Barangkali itulah pepatah yang paling tepat untuk menggambarkan kondisi pesantren dengan adanya terorisme. Karena tindakan segelintir pesantren yang dianggap menjadi medan reproduksi aksi kekerasan atas nama agama, seluruh pesantren dicap sebagai produsen aksi teror. Padahal faktanya, selama ini mayoritas pesantren justru menyebarkan nilai-nilai Islam moderat yang toleran.
Namun kita perlu mafhum, dunia saat ini adalah dunia di mana citra mengalahkan fakta. Kenyataan sebagus apapun akan tertutup oleh selubung kabut citra yang buruk. Masyarakat internasional yang sangat tergantung dengan media massa dalam menangkap berita memaknai suatu peristiwa sesuai dengan konstruksi yang dibangun media. Ketika media massa, terutama media Barat, menggambarkan pesantren sebagai “sarang teroris,” masyarakat internasional tidak bisa lain kecuali mengafirmasinya. Hal ini lantaran mereka kekurangan informasi pembanding yang bisa lebih menyeimbangkan informasi yang tersaji dengan fakta yang sesungguhnya.

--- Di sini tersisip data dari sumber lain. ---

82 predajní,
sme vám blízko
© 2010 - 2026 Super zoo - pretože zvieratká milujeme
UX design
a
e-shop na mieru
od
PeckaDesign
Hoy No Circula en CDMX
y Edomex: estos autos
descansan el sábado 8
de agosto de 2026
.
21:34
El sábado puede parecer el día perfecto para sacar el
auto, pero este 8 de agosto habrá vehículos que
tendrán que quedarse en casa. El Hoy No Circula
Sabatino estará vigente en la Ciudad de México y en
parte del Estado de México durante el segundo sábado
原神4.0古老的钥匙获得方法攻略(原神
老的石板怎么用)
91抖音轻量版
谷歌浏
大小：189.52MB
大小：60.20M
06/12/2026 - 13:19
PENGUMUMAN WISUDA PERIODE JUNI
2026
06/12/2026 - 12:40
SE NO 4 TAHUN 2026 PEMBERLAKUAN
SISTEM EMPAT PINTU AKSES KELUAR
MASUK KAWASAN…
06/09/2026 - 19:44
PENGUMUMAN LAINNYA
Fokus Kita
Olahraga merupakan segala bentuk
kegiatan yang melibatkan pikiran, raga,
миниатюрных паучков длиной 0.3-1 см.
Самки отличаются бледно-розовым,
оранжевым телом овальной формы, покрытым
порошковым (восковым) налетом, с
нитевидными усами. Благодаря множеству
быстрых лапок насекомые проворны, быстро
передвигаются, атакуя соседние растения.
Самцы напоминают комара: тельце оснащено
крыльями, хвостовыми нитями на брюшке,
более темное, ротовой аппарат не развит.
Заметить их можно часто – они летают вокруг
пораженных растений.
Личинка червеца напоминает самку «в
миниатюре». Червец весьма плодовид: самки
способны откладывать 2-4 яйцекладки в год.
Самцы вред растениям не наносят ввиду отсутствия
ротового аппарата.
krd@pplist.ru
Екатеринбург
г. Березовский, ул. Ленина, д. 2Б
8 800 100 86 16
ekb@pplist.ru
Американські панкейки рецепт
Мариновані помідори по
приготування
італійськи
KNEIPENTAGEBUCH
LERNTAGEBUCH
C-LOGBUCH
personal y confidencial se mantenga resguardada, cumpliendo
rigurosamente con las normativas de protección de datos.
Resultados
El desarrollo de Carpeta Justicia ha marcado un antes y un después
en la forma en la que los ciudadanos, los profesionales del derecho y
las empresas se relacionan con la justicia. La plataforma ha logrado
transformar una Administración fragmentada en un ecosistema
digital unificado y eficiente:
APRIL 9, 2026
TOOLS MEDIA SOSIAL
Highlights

Ada dua hal yang perlu dicatat di sini. Pertama, tudingan semacam itu bukan tidak berdasar. Kita harus jujur mengakui bahwa barangkali memang ada pesantren tertentu yang melakukan hal-hal sebagaimana yang ditudingkan. Pesantren jenis ini menjadi minoritas kreatif (creative minority) yang rajin melakukan aksi dan menimbulkan riak lantang di permukaan sehingga suara mereka jauh lebih keras terdengar. Pada saat yang sama, ini catatan kedua, suara mayoritas pesantren yang sejatinya tidak setuju dengan tindakan minoritas itu tidak begitu terdengar (silent majority) dan kalah oleh hiruk pikuk yang diciptakan oleh minoritas yang lantang.